** Problem to solve **
Run through the records and show each line that includes the string "como".

** Information provided **
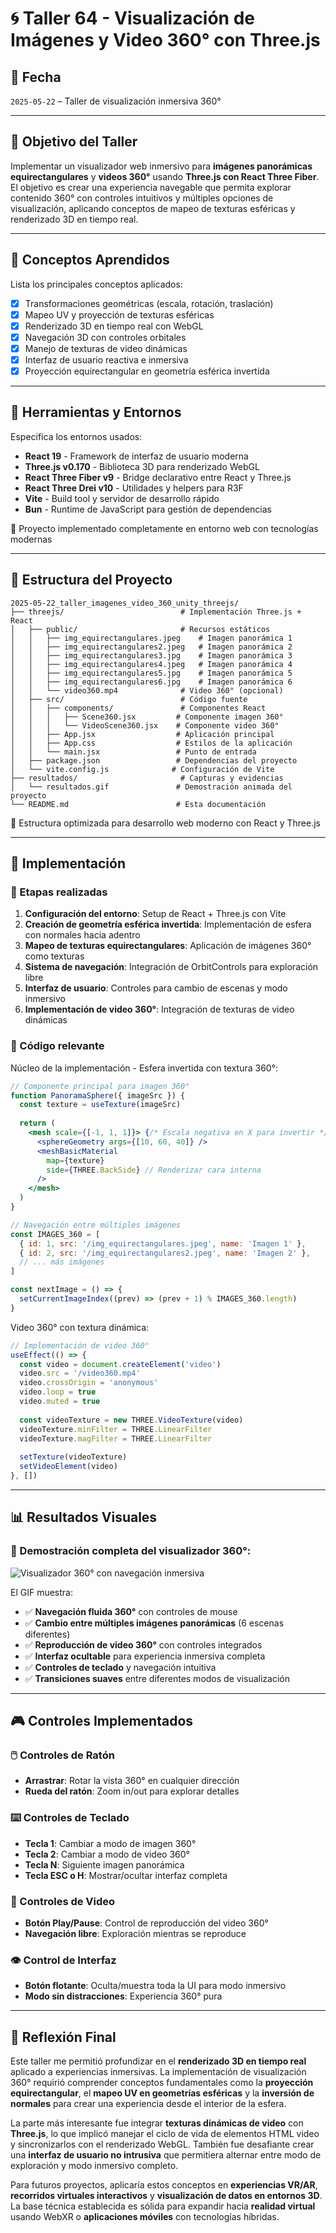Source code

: # 🌀 Taller 64 - Visualización de Imágenes y Video 360° con Three.js

## 📅 Fecha
`2025-05-22` – Taller de visualización inmersiva 360°

---

## 🎯 Objetivo del Taller

Implementar un visualizador web inmersivo para **imágenes panorámicas equirectangulares** y **videos 360°** usando **Three.js con React Three Fiber**. El objetivo es crear una experiencia navegable que permita explorar contenido 360° con controles intuitivos y múltiples opciones de visualización, aplicando conceptos de mapeo de texturas esféricas y renderizado 3D en tiempo real.

---

## 🧠 Conceptos Aprendidos

Lista los principales conceptos aplicados:

- [x] Transformaciones geométricas (escala, rotación, traslación)
- [x] Mapeo UV y proyección de texturas esféricas
- [x] Renderizado 3D en tiempo real con WebGL
- [x] Navegación 3D con controles orbitales
- [x] Manejo de texturas de video dinámicas
- [x] Interfaz de usuario reactiva e inmersiva
- [x] Proyección equirectangular en geometría esférica invertida

---

## 🔧 Herramientas y Entornos

Especifica los entornos usados:

- **React 19** - Framework de interfaz de usuario moderna
- **Three.js v0.170** - Biblioteca 3D para renderizado WebGL
- **React Three Fiber v9** - Bridge declarativo entre React y Three.js
- **React Three Drei v10** - Utilidades y helpers para R3F
- **Vite** - Build tool y servidor de desarrollo rápido
- **Bun** - Runtime de JavaScript para gestión de dependencias

📌 Proyecto implementado completamente en entorno web con tecnologías modernas

---

## 📁 Estructura del Proyecto

```
2025-05-22_taller_imagenes_video_360_unity_threejs/
├── threejs/                          # Implementación Three.js + React
│   ├── public/                       # Recursos estáticos
│   │   ├── img_equirectangulares.jpeg    # Imagen panorámica 1
│   │   ├── img_equirectangulares2.jpeg   # Imagen panorámica 2
│   │   ├── img_equirectangulares3.jpg    # Imagen panorámica 3
│   │   ├── img_equirectangulares4.jpeg   # Imagen panorámica 4
│   │   ├── img_equirectangulares5.jpg    # Imagen panorámica 5
│   │   ├── img_equirectangulares6.jpg    # Imagen panorámica 6
│   │   └── video360.mp4              # Video 360° (opcional)
│   ├── src/                          # Código fuente
│   │   ├── components/               # Componentes React
│   │   │   ├── Scene360.jsx         # Componente imagen 360°
│   │   │   └── VideoScene360.jsx    # Componente video 360°
│   │   ├── App.jsx                  # Aplicación principal
│   │   ├── App.css                  # Estilos de la aplicación
│   │   └── main.jsx                 # Punto de entrada
│   ├── package.json                 # Dependencias del proyecto
│   └── vite.config.js              # Configuración de Vite
├── resultados/                       # Capturas y evidencias
│   └── resultados.gif               # Demostración animada del proyecto
└── README.md                        # Esta documentación
```

📎 Estructura optimizada para desarrollo web moderno con React y Three.js

---

## 🧪 Implementación

### 🔹 Etapas realizadas
1. **Configuración del entorno**: Setup de React + Three.js con Vite
2. **Creación de geometría esférica invertida**: Implementación de esfera con normales hacia adentro
3. **Mapeo de texturas equirectangulares**: Aplicación de imágenes 360° como texturas
4. **Sistema de navegación**: Integración de OrbitControls para exploración libre
5. **Interfaz de usuario**: Controles para cambio de escenas y modo inmersivo
6. **Implementación de video 360°**: Integración de texturas de video dinámicas

### 🔹 Código relevante

Núcleo de la implementación - Esfera invertida con textura 360°:

```jsx
// Componente principal para imagen 360°
function PanoramaSphere({ imageSrc }) {
  const texture = useTexture(imageSrc)
  
  return (
    <mesh scale={[-1, 1, 1]}> {/* Escala negativa en X para invertir */}
      <sphereGeometry args={[10, 60, 40]} />
      <meshBasicMaterial 
        map={texture} 
        side={THREE.BackSide} // Renderizar cara interna
      />
    </mesh>
  )
}

// Navegación entre múltiples imágenes
const IMAGES_360 = [
  { id: 1, src: '/img_equirectangulares.jpeg', name: 'Imagen 1' },
  { id: 2, src: '/img_equirectangulares2.jpeg', name: 'Imagen 2' },
  // ... más imágenes
]

const nextImage = () => {
  setCurrentImageIndex((prev) => (prev + 1) % IMAGES_360.length)
}
```

Video 360° con textura dinámica:

```jsx
// Implementación de video 360°
useEffect(() => {
  const video = document.createElement('video')
  video.src = '/video360.mp4'
  video.crossOrigin = 'anonymous'
  video.loop = true
  video.muted = true
  
  const videoTexture = new THREE.VideoTexture(video)
  videoTexture.minFilter = THREE.LinearFilter
  videoTexture.magFilter = THREE.LinearFilter
  
  setTexture(videoTexture)
  setVideoElement(video)
}, [])
```

---

## 📊 Resultados Visuales

### 📌 Demostración completa del visualizador 360°:

![Visualizador 360° con navegación inmersiva](./resultados/resultados.gif)

El GIF muestra:
- ✅ **Navegación fluida 360°** con controles de mouse
- ✅ **Cambio entre múltiples imágenes panorámicas** (6 escenas diferentes)
- ✅ **Reproducción de video 360°** con controles integrados
- ✅ **Interfaz ocultable** para experiencia inmersiva completa
- ✅ **Controles de teclado** y navegación intuitiva
- ✅ **Transiciones suaves** entre diferentes modos de visualización

---

## 🎮 Controles Implementados

### 🖱️ Controles de Ratón
- **Arrastrar**: Rotar la vista 360° en cualquier dirección
- **Rueda del ratón**: Zoom in/out para explorar detalles

### ⌨️ Controles de Teclado
- **Tecla 1**: Cambiar a modo de imagen 360°
- **Tecla 2**: Cambiar a modo de video 360°
- **Tecla N**: Siguiente imagen panorámica
- **Tecla ESC o H**: Mostrar/ocultar interfaz completa

### 🎥 Controles de Video
- **Botón Play/Pause**: Control de reproducción del video 360°
- **Navegación libre**: Exploración mientras se reproduce

### 👁️ Control de Interfaz
- **Botón flotante**: Oculta/muestra toda la UI para modo inmersivo
- **Modo sin distracciones**: Experiencia 360° pura

---

## 💬 Reflexión Final

Este taller me permitió profundizar en el **renderizado 3D en tiempo real** aplicado a experiencias inmersivas. La implementación de visualización 360° requirió comprender conceptos fundamentales como la **proyección equirectangular**, el **mapeo UV en geometrías esféricas** y la **inversión de normales** para crear una experiencia desde el interior de la esfera.

La parte más interesante fue integrar **texturas dinámicas de video** con **Three.js**, lo que implicó manejar el ciclo de vida de elementos HTML video y sincronizarlos con el renderizado WebGL. También fue desafiante crear una **interfaz de usuario no intrusiva** que permitiera alternar entre modo de exploración y modo inmersivo completo.

Para futuros proyectos, aplicaría estos conceptos en **experiencias VR/AR**, **recorridos virtuales interactivos** y **visualización de datos en entornos 3D**. La base técnica establecida es sólida para expandir hacia **realidad virtual** usando WebXR o **aplicaciones móviles** con tecnologías híbridas.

** Your solution **
3. **Mapeo de texturas equirectangulares**: Aplicación de imágenes 360° como texturas
Este taller me permitió profundizar en el **renderizado 3D en tiempo real** aplicado a experiencias inmersivas. La implementación de visualización 360° requirió comprender conceptos fundamentales como la **proyección equirectangular**, el **mapeo UV en geometrías esféricas** y la **inversión de normales** para crear una experiencia desde el interior de la esfera.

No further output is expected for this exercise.